EXERCISES TO COMPLETE
1. Do statements (a), (b), and (c) agree with the COVID-19 oral treatments page? Answer yes or no for each and quote the deciding words of the page exactly.
(a) The treatments must be given within 5 days of developing symptoms.
(b) An emergency use authorization is the same as FDA approval.
(c) Individuals able to become pregnant should use reliable birth control during treatment with molnupiravir and for 4 days after the last dose.
2. Answer these from the COVID-19 oral treatments page:
(a) Which agency authorized the oral treatments under an Emergency Use Authorization?
(b) Which organization issued a statement supporting the use of Paxlovid in pregnant patients?
(c) How are EUA medications considered?
3. Set down the passage of the COVID-19 oral treatments page starting at "Treatments must be" and ending at "and your community.", copied exactly.

EXTRACTED TEXT
--------------------------------

Note: The information contained on this page is for archival purposes only and it is no longer maintained or updated.
COVID-19 Oral Treatments - Information for Providers
Treatment for COVID-19 is recommended for some people who have tested positive for COVID-19. For patients who are at high risk of severe COVID-19 disease, there are currently two available oral treatments:
These treatments are authorized by the U.S. Food and Drug Administration (FDA) under an Emergency Use Authorization (EUA) while clinical studies continue to look at their usefulness and safety.
Treatments must be given within 5 days of developing symptoms.
Frequently Asked Questions
Please read the Frequently Asked Questions (FAQ) so you can help protect yourself, your family, your friends, and your community.
What outpatient options are currently available for COVID-19 treatment?
Are the COVID oral treatments FDA approved?
- No, these medications have been granted an emergency use authorization (EUA).
- This is the Food and Drug Administration (FDA) authorization of an unapproved product or unapproved uses of an approved product for emergency use.
- EUA is NOT the same as FDA approval.
- EUA medications are considered investigational.
What should individuals of childbearing potential know about oral treatments?
There are maternal and fetal risks associated with untreated COVID-19 in pregnancy. Benefit of Paxlovid may outweigh risk. The Society of Maternal Fetal Medicine has issued a statement supporting the use of Paxlovid in pregnant patients who meet the clinical qualifications. Talk to your health care provider regarding the risks and benefits of this medication if you are pregnant.
Tell your healthcare provider if you are taking combined hormonal contraceptive. Paxlovid may affect how your birth control pills work. It is recommended that you use effective barrier contraception or do not have sexual activity while taking Paxlovid and for four days following treatment.
For individuals who are able to become pregnant:
- You should use a reliable method of birth control (contraception) consistently and correctly during treatment with molnupiravir and for 4 days after the last dose of molnupiravir. Talk to your healthcare provider about reliable birth control methods.

--------------------------------

DATA SECTION
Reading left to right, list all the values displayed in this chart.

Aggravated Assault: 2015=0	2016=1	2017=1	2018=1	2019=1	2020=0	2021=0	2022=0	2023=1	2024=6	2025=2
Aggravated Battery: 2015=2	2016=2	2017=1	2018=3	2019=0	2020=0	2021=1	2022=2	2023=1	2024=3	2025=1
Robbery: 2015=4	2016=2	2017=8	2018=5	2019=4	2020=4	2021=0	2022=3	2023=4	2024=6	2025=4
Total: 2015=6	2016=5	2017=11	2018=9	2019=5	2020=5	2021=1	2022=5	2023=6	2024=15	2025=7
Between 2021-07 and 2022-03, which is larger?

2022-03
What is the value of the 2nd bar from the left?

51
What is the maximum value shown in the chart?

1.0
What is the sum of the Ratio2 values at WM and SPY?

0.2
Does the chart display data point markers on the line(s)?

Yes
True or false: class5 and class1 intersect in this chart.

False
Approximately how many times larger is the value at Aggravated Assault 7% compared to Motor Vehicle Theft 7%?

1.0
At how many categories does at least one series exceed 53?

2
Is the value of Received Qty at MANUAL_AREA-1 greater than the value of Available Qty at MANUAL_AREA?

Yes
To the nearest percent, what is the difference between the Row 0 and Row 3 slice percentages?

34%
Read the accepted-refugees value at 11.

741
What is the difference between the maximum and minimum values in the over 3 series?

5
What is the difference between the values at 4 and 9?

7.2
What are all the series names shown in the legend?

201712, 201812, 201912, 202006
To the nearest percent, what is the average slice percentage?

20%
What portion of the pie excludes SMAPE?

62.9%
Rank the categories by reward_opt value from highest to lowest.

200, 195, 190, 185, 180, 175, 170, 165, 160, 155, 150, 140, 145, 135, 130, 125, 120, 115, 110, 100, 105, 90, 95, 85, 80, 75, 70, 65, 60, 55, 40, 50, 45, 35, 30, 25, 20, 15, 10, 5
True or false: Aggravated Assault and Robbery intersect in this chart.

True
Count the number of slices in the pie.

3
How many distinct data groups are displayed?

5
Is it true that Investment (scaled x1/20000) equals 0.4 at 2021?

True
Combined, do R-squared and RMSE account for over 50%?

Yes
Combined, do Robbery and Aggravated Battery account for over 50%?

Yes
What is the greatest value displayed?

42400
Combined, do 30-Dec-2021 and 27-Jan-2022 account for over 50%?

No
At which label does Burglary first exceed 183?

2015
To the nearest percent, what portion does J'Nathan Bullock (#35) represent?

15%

--------------------------------

EXPECTED RESULTS
1.
(a) Yes: "Treatments must be given within 5 days of developing symptoms."
(b) No: "EUA is NOT the same as FDA approval."
(c) Yes: "You should use a reliable method of birth control (contraception) consistently and correctly during treatment with molnupiravir and for 4 days after the last dose of molnupiravir."

2.
(a) The U.S. Food and Drug Administration (FDA)
(b) The Society of Maternal Fetal Medicine
(c) Investigational

3.
Treatments must be given within 5 days of developing symptoms.
Frequently Asked Questions
Please read the Frequently Asked Questions (FAQ) so you can help protect yourself, your family, your friends, and your community.